▶ **GIVEN TEXT**:

********************

Tuesday, March 27, 2018

What Happens When We Assume?


Mark 11:1-11    
Something kind of funny happened this week. At the sermon roundtable we shared our thoughts about this passage. And in the discussion, it came up how surprised we were that after the big procession into the city with all the pomp and circumstance, when Jesus entered the temple, all he did was look around and leave. Because it was getting late. And this was surprising to us. Is that what he came for?
So there was that – and then later in the week I was looking at some notes from a few years ago when we last looked at this particular passage. And this is the funny thing: three years ago, we had the exact same reaction. We were so surprised that after the big parade, all Jesus did was look around the temple and then leave. Because it was late. And we thought, what was the point of that? Is that what he came for?
I guess consistency is a good thing. But isn’t it funny that it continues to surprise us? especially when we know the story already? Where do these expectations come from? Why do we assume something different will happen?
Not only do we assume something different will happen, but I think Jesus’ disciples who were with him that day also assumed something different would happen – something different than what did happen. Entering the royal city in a royal procession suggests strongly that something else will happen.
Some people expected him to begin the overthrow of the Roman Empire in Palestine. Rome was extraordinarily powerful and threatening and oppressive. Rome was going to be especially threatening this week.
They were entering Jerusalem at the time of the Passover, when tensions would run very high. Think about it: the Passover is the remembrance of the time when God freed the Israelites from slavery in Egypt, and led them to the promised land, a land which they would call their own, this same land that Rome now occupied, where Roman soldiers made an intimidating presence, threatening death by crucifixion for anything that they considered a threat to their power.
The Roman governor of the region, Pontius Pilate, traveled to Jerusalem every year for the Passover week, just to keep an eye on things. He didn’t seem to be particularly fond of Jerusalem. Pilate preferred to stay in Caesarea, because the seaside town was more pleasant for him. But during the Passover his job required him to be in Jerusalem, where he stayed at Herod’s Palace.
And so, we need to recognize the possibility that on that very day when Jesus was leading a procession into the city of Jerusalem from the East, there was another procession coming in from the West – an imperial procession with Pilate at the head, followed by a column of Roman soldiers in armor with weapons.
The contrast would have been striking. The tension would have been great. And it would have been natural for the people to desperately want the kind of savior who would overthrow the bullies from Rome.
Rome ruled by violence. Their strategy was to overwhelm and intimidate. They strove to maintain what they called the Pax Romana, the Roman Peace. But the peace of Rome was nothing other than keeping the inhabitants of the land cowed by an unrelenting threat of violence. And they tried to balance this threat with just enough goodies to keep the populace somewhat content. Bread and circuses.
The film I watched this past week was Gladiator, to get the sense of the violent power of the Roman Empire. Gladiator takes place more than a hundred years after Jesus rode into Jerusalem, but things had not changed all that much. Rome was still dominating a huge chunk of the world. Their army was still projecting power as they rode through the streets, and they were still crucifying anyone who appeared to be a threat to their supremacy.

********************

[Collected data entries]
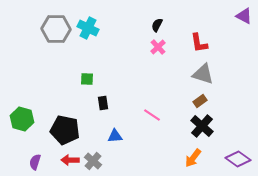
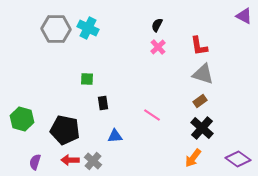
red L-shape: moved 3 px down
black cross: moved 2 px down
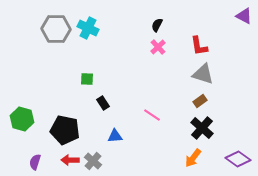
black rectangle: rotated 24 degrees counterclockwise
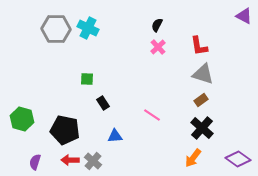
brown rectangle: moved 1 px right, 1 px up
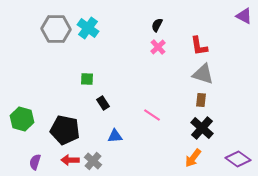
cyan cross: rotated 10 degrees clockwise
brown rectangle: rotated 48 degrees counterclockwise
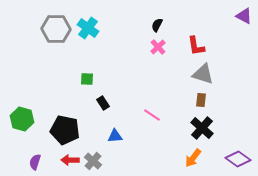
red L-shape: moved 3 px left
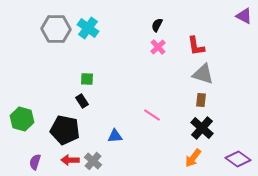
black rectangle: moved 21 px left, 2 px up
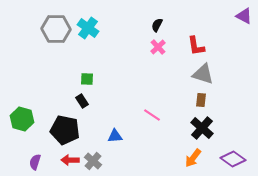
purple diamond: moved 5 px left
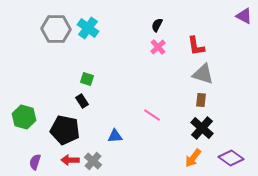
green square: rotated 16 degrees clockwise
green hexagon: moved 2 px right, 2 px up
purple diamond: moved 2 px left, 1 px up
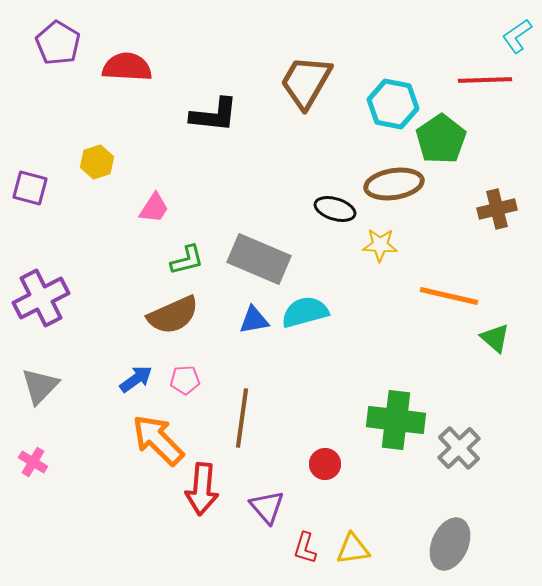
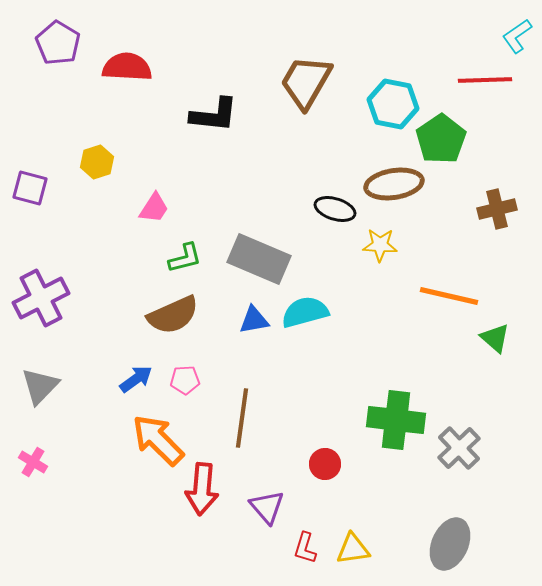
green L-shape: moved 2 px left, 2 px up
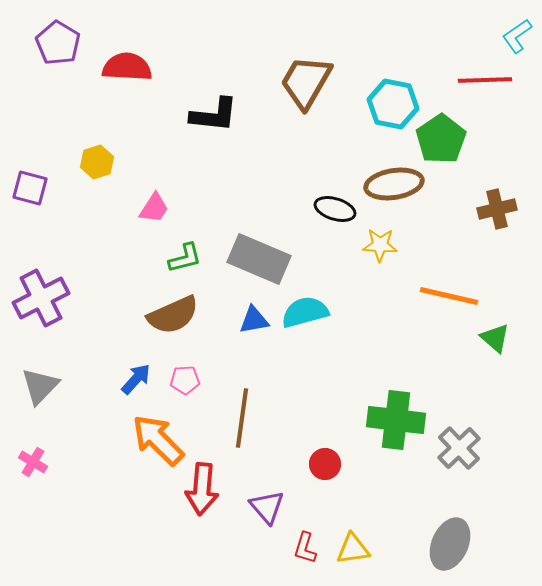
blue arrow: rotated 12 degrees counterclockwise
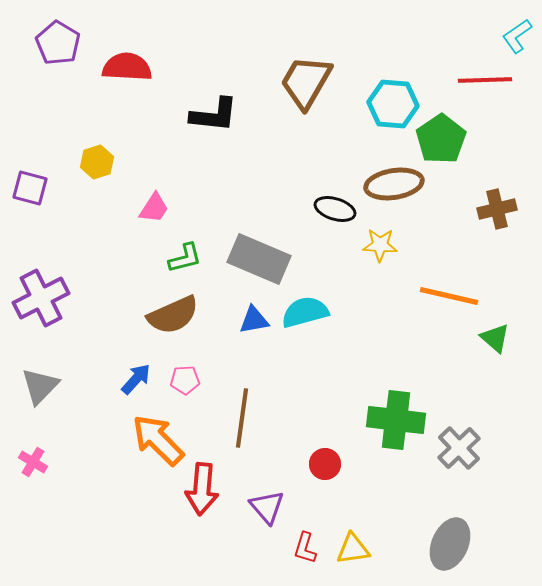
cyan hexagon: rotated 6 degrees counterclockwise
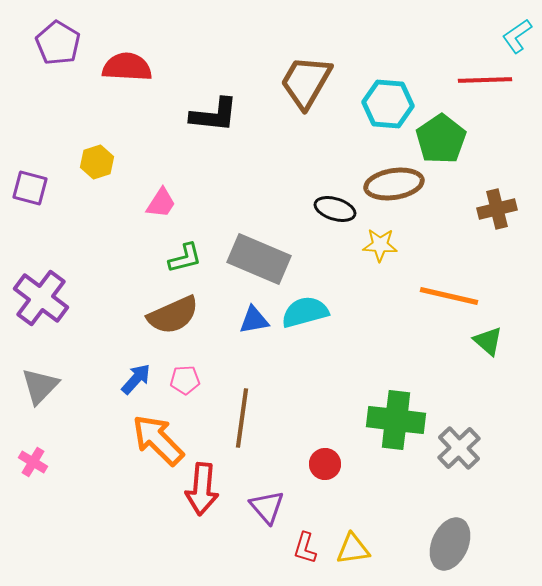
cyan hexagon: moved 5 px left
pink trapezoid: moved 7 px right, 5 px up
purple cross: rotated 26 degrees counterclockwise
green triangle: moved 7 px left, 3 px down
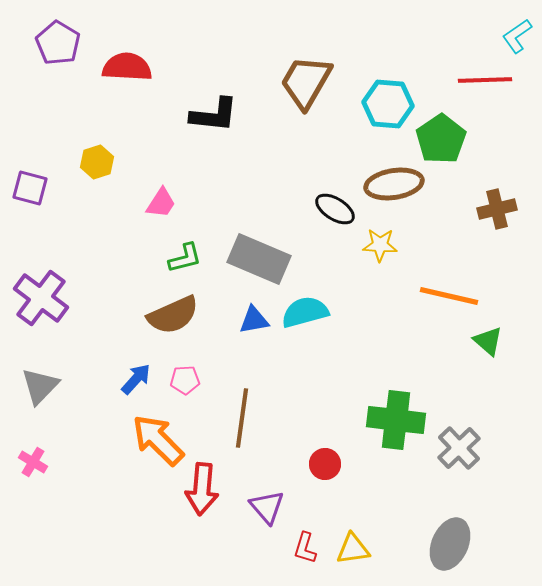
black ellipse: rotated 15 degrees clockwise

********************

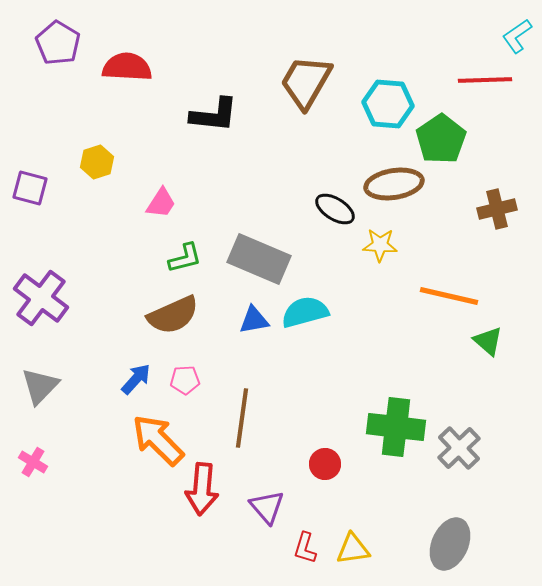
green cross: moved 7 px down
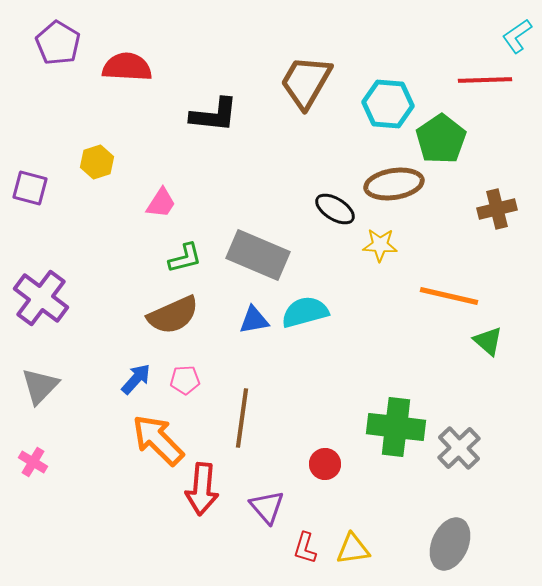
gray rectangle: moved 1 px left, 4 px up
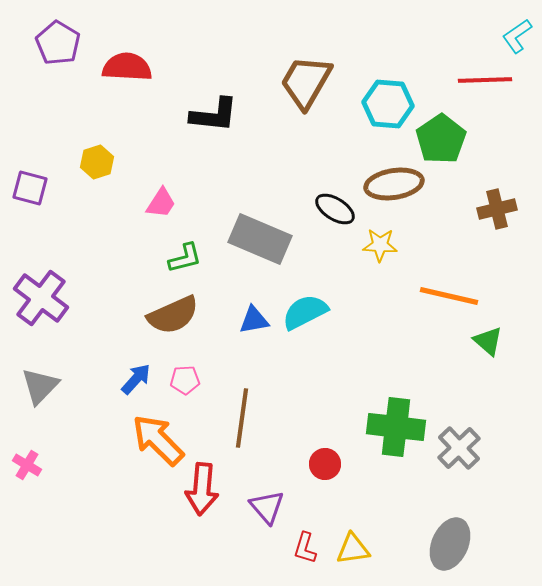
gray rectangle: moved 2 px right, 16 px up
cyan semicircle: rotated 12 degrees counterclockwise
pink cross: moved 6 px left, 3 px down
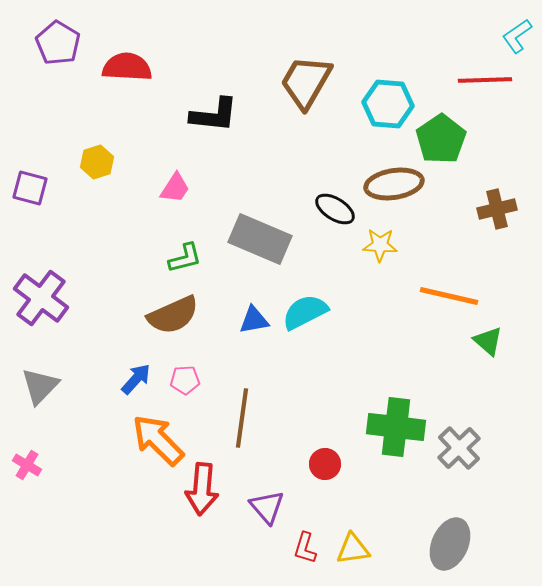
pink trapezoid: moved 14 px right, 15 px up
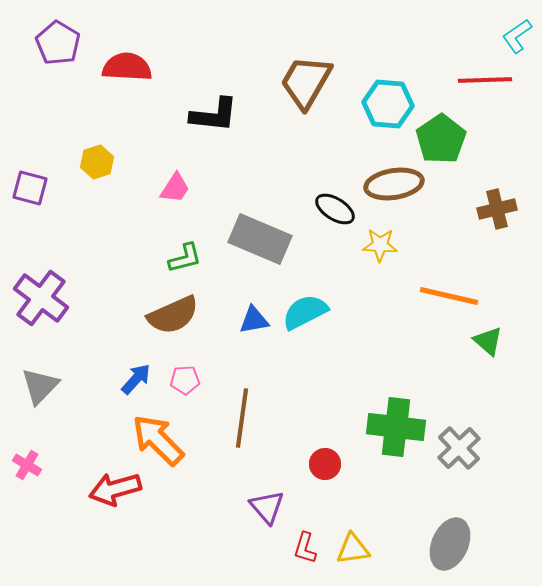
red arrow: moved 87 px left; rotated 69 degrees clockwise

********************

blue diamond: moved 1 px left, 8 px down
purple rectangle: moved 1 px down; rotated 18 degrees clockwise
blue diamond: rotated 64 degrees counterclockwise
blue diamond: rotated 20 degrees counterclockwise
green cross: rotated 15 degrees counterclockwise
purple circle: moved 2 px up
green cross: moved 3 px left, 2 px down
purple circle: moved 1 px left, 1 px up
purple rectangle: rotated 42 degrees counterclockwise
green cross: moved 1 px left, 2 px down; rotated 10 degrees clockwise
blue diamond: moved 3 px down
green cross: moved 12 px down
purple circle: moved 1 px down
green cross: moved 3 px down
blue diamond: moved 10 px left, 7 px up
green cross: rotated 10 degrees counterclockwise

********************

▶ **TASK SET**:
1) Answer these questions from the sermon:
(a) Which Bible passage does the sermon cover?
(b) Where did Pontius Pilate stay while in Jerusalem for the Passover?
(c) Which film was watched to get a sense of Rome's violent power?
2) Echo everything in the records from the line containing "black rectangle: rotated" down to the line containing "green triangle: moved 7 px left, 3 px down", including both of those lines. Leave out the pictures.
The sermon and the records come from unrelated sources.

▶ **THE REPLIES**:
1)
(a) Mark 11:1-11
(b) Herod's Palace
(c) Gladiator

2)
black rectangle: rotated 24 degrees counterclockwise
brown rectangle: moved 1 px right, 1 px up
cyan cross: rotated 10 degrees clockwise
brown rectangle: rotated 48 degrees counterclockwise
red L-shape: moved 3 px left
black rectangle: moved 21 px left, 2 px up
purple diamond: moved 5 px left
green square: rotated 16 degrees clockwise
green hexagon: moved 2 px right, 2 px up
purple diamond: moved 2 px left, 1 px up
green L-shape: moved 2 px left, 2 px up
blue arrow: rotated 12 degrees counterclockwise
cyan hexagon: rotated 6 degrees counterclockwise
cyan hexagon: moved 5 px left
pink trapezoid: moved 7 px right, 5 px up
purple cross: rotated 26 degrees counterclockwise
green triangle: moved 7 px left, 3 px down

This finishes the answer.